## Sayfa Alıntısı
"""
Cevap: Peygamber Efendimiz (Sallâllâhu Aleyhi ve Sellem) şöyle buyurmuştur: “Herkim Ramazanı tutar ve peşi sıra buna Şevval’den de altı günü eklerse senenin tamamını oruçlu geçirmiş gibi olur.”[1] Bu hadis-i şerif ve yine bu ayda oruç tutulmasının fedailini ifade eden bir takım hadisler[2] den hareketle Malikiler, Hanbeliler, Şafiilerin cumhuru ve Hanefilerin müteahhirleri (sonra gelenleri) bu orucun sünnet olduğuna kail olmuşlardır. İmam Ebu Hanife’den mekruh olduğuna yönelik nakiller varsa da bu daha sonraki fakihler tarafından farklı manalara yorulmuştur. Mesela Merğinani’ye göre Ebu Hanife’nin bu orucu mekruh sayması oruç tutan kişinin tuttuğu bu orucu Ramazan gibi farz telakki etmesi durumundadır. Bu durumda kişi bu hareketiyle Hristiyanlara benzemiş olacaktır. Ancak bu mahzur bu gün itibarıyla artık kalmadığı için günümüzde Ebu Hanife adına böyle bir kerahetten bahsedilemez.
"""
## Çıkarılan Veriler
"""
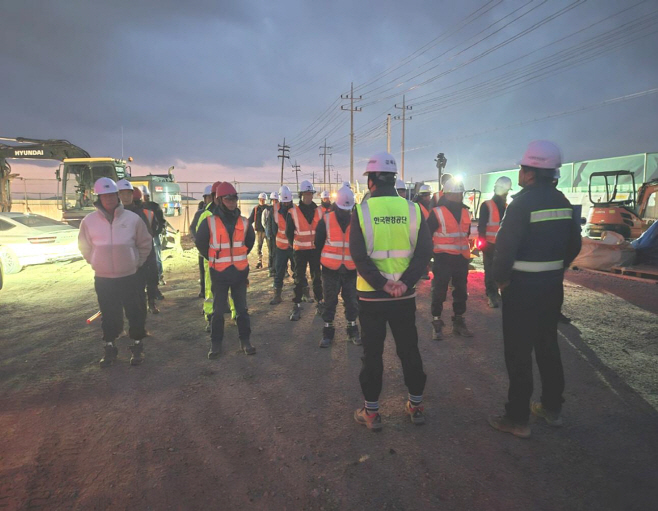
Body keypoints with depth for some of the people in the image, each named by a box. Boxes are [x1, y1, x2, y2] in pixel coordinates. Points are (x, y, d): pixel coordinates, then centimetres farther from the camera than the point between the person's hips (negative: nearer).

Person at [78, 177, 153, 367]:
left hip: (129, 277, -1)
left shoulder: (132, 218, -7)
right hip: (103, 279, 1)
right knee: (109, 315, 13)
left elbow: (145, 244, 6)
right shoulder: (89, 221, -5)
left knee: (135, 313, 7)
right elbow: (85, 247, 11)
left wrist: (136, 262, 6)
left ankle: (137, 346, 24)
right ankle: (110, 347, 29)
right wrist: (97, 263, 7)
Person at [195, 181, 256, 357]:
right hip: (219, 273, -2)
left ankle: (245, 340, 23)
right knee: (218, 311, 8)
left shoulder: (244, 222, 2)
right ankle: (216, 344, 20)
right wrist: (214, 259, 7)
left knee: (242, 308, 11)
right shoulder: (209, 222, -8)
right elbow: (200, 243, 5)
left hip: (240, 272, 2)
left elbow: (250, 241, 19)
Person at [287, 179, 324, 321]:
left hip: (315, 249, 2)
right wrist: (294, 245, 5)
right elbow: (289, 232, 1)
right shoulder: (293, 211, -7)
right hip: (300, 250, -2)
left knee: (317, 277, 10)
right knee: (299, 278, 2)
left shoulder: (319, 211, 2)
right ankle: (297, 306, 8)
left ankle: (319, 302, 22)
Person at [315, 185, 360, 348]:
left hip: (351, 269, 1)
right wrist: (322, 261, 10)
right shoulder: (326, 220, -6)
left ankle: (352, 329, 27)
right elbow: (318, 243, 4)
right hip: (330, 269, -1)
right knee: (329, 301, 8)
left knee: (352, 301, 10)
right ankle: (328, 331, 21)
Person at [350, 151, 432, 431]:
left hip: (371, 295, -2)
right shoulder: (412, 209, -1)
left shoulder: (361, 211, -8)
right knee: (409, 349, 17)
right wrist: (405, 282, -13)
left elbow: (359, 256, -15)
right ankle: (416, 406, 29)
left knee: (372, 353, 9)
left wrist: (382, 284, -14)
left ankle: (371, 412, 20)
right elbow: (424, 251, -7)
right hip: (405, 295, 3)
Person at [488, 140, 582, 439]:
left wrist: (500, 278, -10)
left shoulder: (523, 201, -17)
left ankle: (517, 419, 11)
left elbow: (505, 245, -23)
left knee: (518, 353, 1)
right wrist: (555, 269, 19)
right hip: (553, 284, 8)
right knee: (548, 346, 19)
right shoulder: (562, 202, 6)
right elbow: (574, 244, 13)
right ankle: (552, 408, 33)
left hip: (523, 285, -8)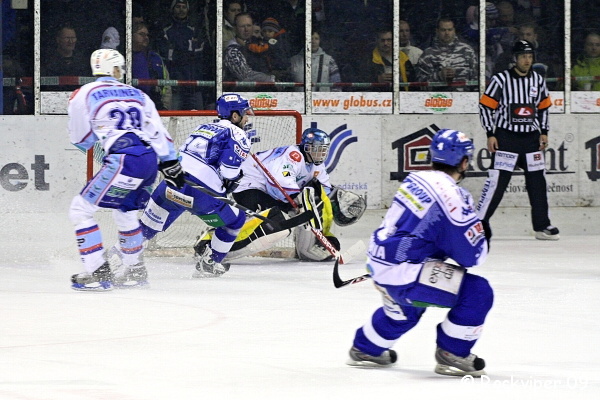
"""
## Görev Özeti 1
Şevval orucuyla ilgili metne göre aşağıdaki soruları cevaplayın.
(a) Hadise göre Ramazan'ı tutan kişi Şevval'den kaç gün eklerse senenin tamamını oruçlu geçirmiş gibi olur?
(b) Hanefilerden hangi kesim bu orucun sünnet olduğunu kabul etmiştir?
(c) Merğinani'ye göre Ebu Hanife bu orucu hangi durumda mekruh saymıştır?
## Görev Özeti 2
Şevval orucu metninde “Cevap: Peygamber Efendimiz” sözlerini içeren yerden başlayıp “bir kerahetten bahsedilemez.” sözlerinden sonra biten kısmı yeniden yazın ve bu kısımda “mekruh” kelimesini “sakıncalı” ile değiştirin.

## Görev Çözümü 1
(a) Altı gün.
(b) Hanefilerin müteahhirleri, yani sonra gelenleri.
(c) Oruç tutan kişinin bu orucu Ramazan gibi farz telakki etmesi durumunda.

## Görev Çözümü 2
Cevap: Peygamber Efendimiz (Sallâllâhu Aleyhi ve Sellem) şöyle buyurmuştur: “Herkim Ramazanı tutar ve peşi sıra buna Şevval’den de altı günü eklerse senenin tamamını oruçlu geçirmiş gibi olur.”[1] Bu hadis-i şerif ve yine bu ayda oruç tutulmasının fedailini ifade eden bir takım hadisler[2] den hareketle Malikiler, Hanbeliler, Şafiilerin cumhuru ve Hanefilerin müteahhirleri (sonra gelenleri) bu orucun sünnet olduğuna kail olmuşlardır. İmam Ebu Hanife’den sakıncalı olduğuna yönelik nakiller varsa da bu daha sonraki fakihler tarafından farklı manalara yorulmuştur. Mesela Merğinani’ye göre Ebu Hanife’nin bu orucu sakıncalı sayması oruç tutan kişinin tuttuğu bu orucu Ramazan gibi farz telakki etmesi durumundadır. Bu durumda kişi bu hareketiyle Hristiyanlara benzemiş olacaktır. Ancak bu mahzur bu gün itibarıyla artık kalmadığı için günümüzde Ebu Hanife adına böyle bir kerahetten bahsedilemez.